Fashion Police Squad also meshes retro pixel aesthetics with a low poly technique. While this isn’t exactly a revolutionary idea, its implementation lends itself to feeling new. It’s difficult to pinpoint a direct graphical comparison to highlight this, but think 3D Terraria meets a modern 1993 Doom.
It honestly would have been easy for Mopeful Games to stumble here and damage the projects identity. However, to their credit, they successfully managed to pull off a fresh and distinctive look. Truthfully, I think you’d be hard pressed finding another title that matches this art style. Even more so when considering how imbued it is into the core ideology of the game.
An OST that is so in vogue.
On the audio front, you’ll find a soundtrack that also leans into the parody. If this was present throughout the entire track listing, it’d be a detriment to the games experience. Thankfully, it isn’t quite as forceful as the story in its approach, instead allowing the music to speak for itself. This is a decision that proves worthwhile in the end, as the entire OST is full of bangers.
All of the tracks are rooted in the chiptune genre, using synthetic tones in places of acoustic instruments. This immensely helps to capture the old school FPS ambience. And, on top of this, it sounds exceedingly reminiscent to something you’d hear on the SEGA Saturn. Additionally, the melodies are both catchy and rhythmic, constantly pushing you to want to continue exploring.
As far as the sound effects go, they are just as polished as the OST. The different weapons, abilities and enemies effectively emulate the DOS era SFXs, except with a contemporary twist on it. The narration that comes with defeating an enemy does get a bit fatiguing. But at least it’s an easy identifiable way to know you’ve taken them out.

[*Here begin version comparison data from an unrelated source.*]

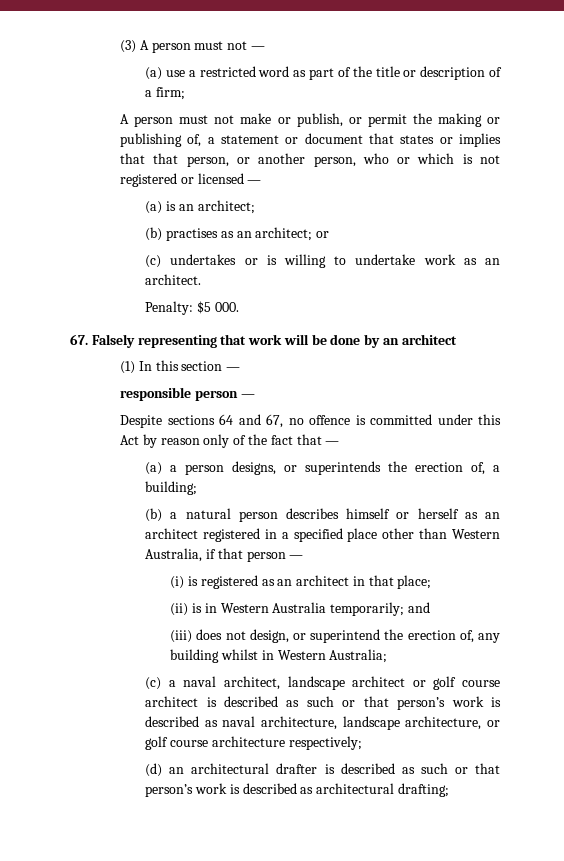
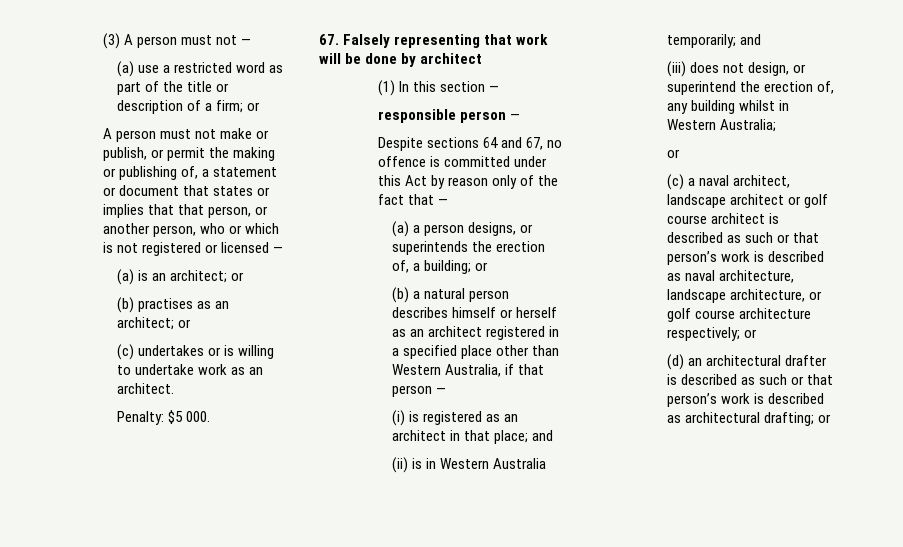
(185, 93) none -> [247,102,261,111] or
(255, 207) none -> [231,272,245,281] or
[383,338,400,345] an -> (417, 60) none
(198, 488) none -> [475,262,489,271] or
(432, 582) none -> [532,430,554,441] and
(388, 656) none -> [667,149,681,158] // or
(362, 743) none -> [744,329,758,338] or
(449, 790) none -> [818,414,832,423] or

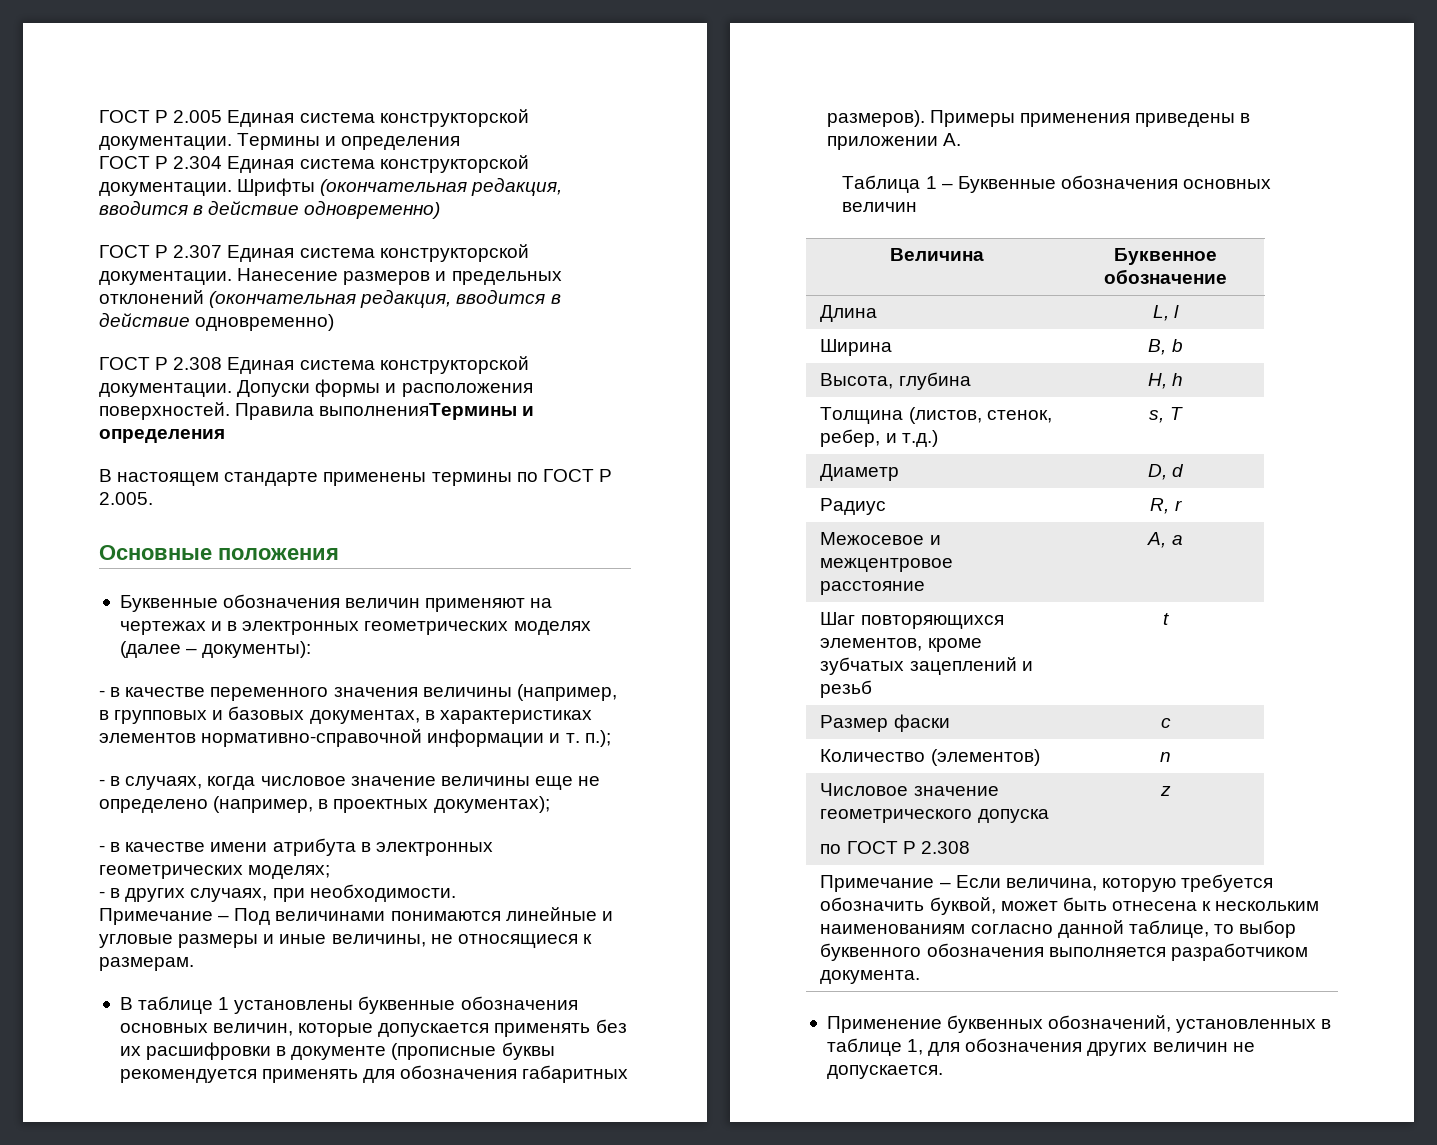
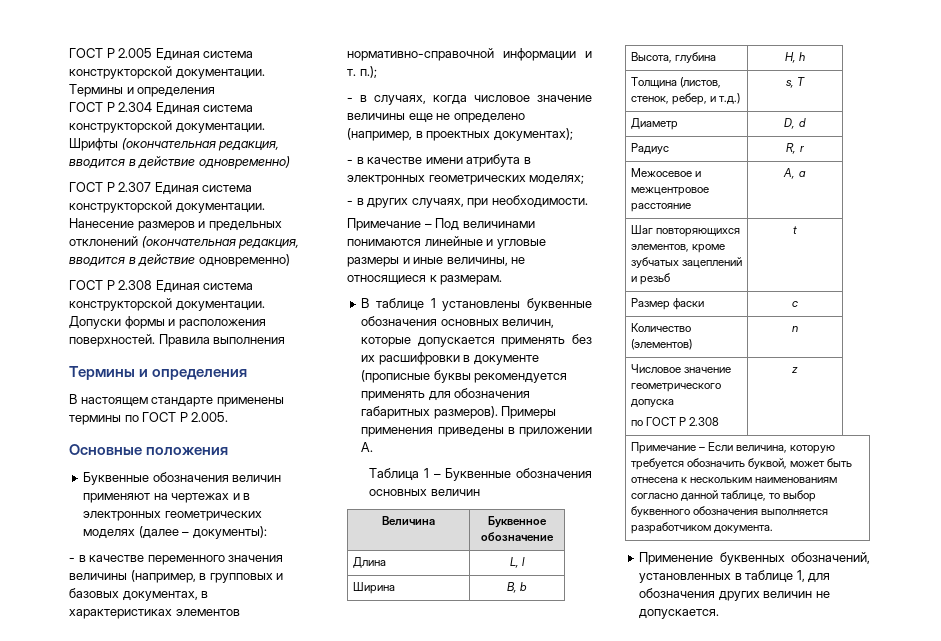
[319,403,518,420] выполненияТермины -> [213,337,286,344] [69,366,135,380] выполнения // Термины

All in all, Fashion Police Squad is a fairly humorous parody of internet and video game culture, wrapped up in an entertaining boomer shooter package. It confidently showcases smart game design knowledge with its sharp controls and engaging gameplay, but falters slightly in its lacklustre level layouts. Visually, the game is absolutely gorgeous, and the OST is chock full of upbeat and dance worthy tracks. In spite of its short runtime, the story is an amusing affair, though your enjoyment of it may vary depending on your comedic tastes. If you’re a fan of either 90s retro FPS titles, or games that don’t take themselves too seriously, then this would be one worth picking up on sale.